Weather remains unsettled, with warm weather during the day contrasting with a cool breeze this evening. The first leaves fell in the garden midweek. I have to admit that the summer is coming to an end. One or two Swallows half-heartedly feeding over the glade today tried to convince me otherwise, but I haven't seen any Swifts for a few days, which is a pretty sure sign.
Took a photo of the silverglade pond (below) to let everyone see how it is coming along...


Thursday, August 03, 2006

The saga of the Silver Glade pond continues. Set up a week ago, a Mayfly arrived even before all the water was in! Then a couple of Diving Beetles appeared on Day 3. Yesterday was a red letter day with the arrival of my mail-order native pond plant selection, so we now have Water Milfoil, Amphibious Bistort, Broad Leaved Pondweed, Frogbit, Bogbean, a couple of rushes, an Arrow leaved thingy, a White Water Lilly and a very sorry-looking Water Soldier (Oh, and 10 Water Snails).
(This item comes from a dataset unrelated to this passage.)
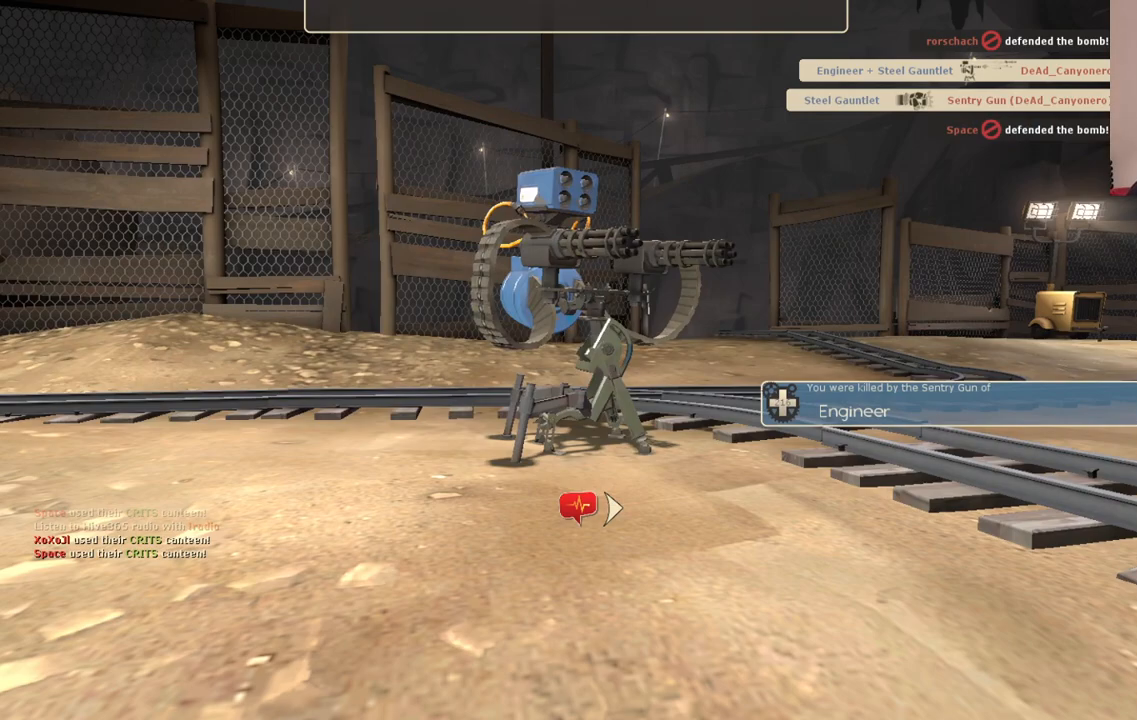
{"buttons": [], "left_stick": "center", "right_stick": "center", "events": []}
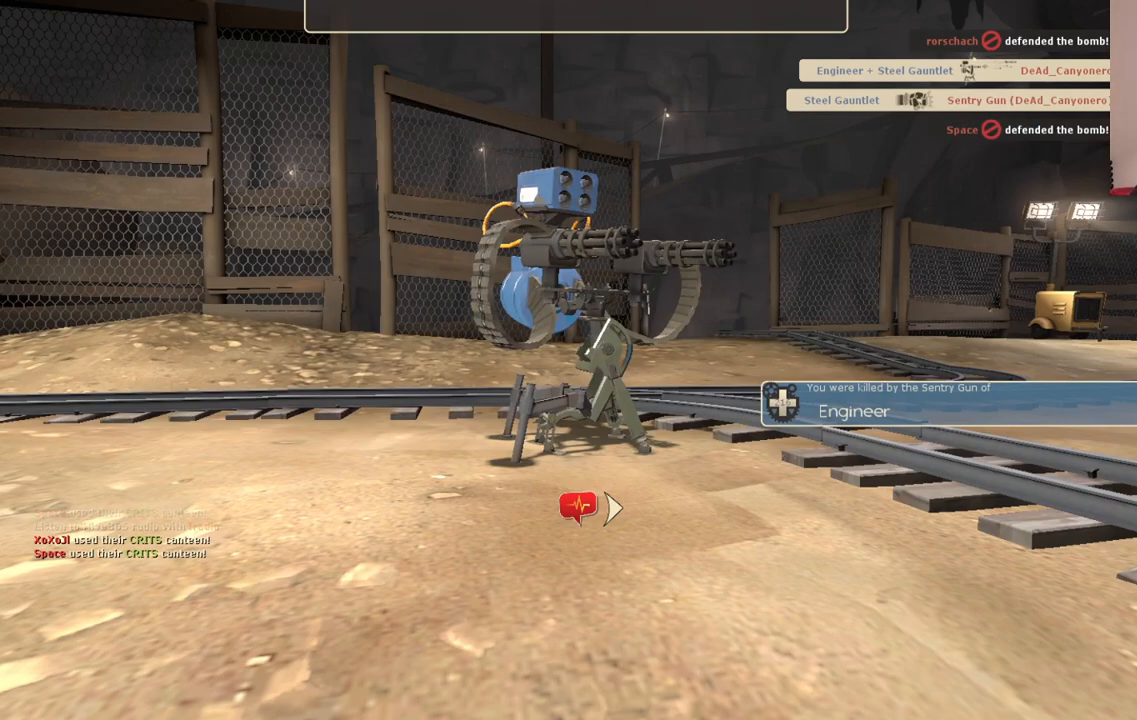
{"buttons": [], "left_stick": "center", "right_stick": "center", "events": []}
All are now settling in and fingers are crossed that they will put on a bit of growth before the season ends.
Had a glimse of what might be this lunchtime when I took a walk along by the seafront in Greenock. Whoever decided to build a linear water feature behind the sports centre there deserves a medal. The place is a little green oasis with Flowering Sedge adding some colour and a brown dragonfly, a couple of mini damselflies, lots of Sticklebacks and someone's unwanted Goldfish adding to the mix.
Oh, and the sun is back...

Tuesday, August 01, 2006

July ended with a short trip to Greenock west harbour after work (looking for Manx Shearwaters). First bird I saw was a Black Guillemot, followed by a "feeding frenzy" of gulls with 3 or 4 Gannets joining in.
This evening, managed to squeeze in a short walk along the river between showers. Bats very active and very near, no doubt hunting some of the big moths that were flapping around us.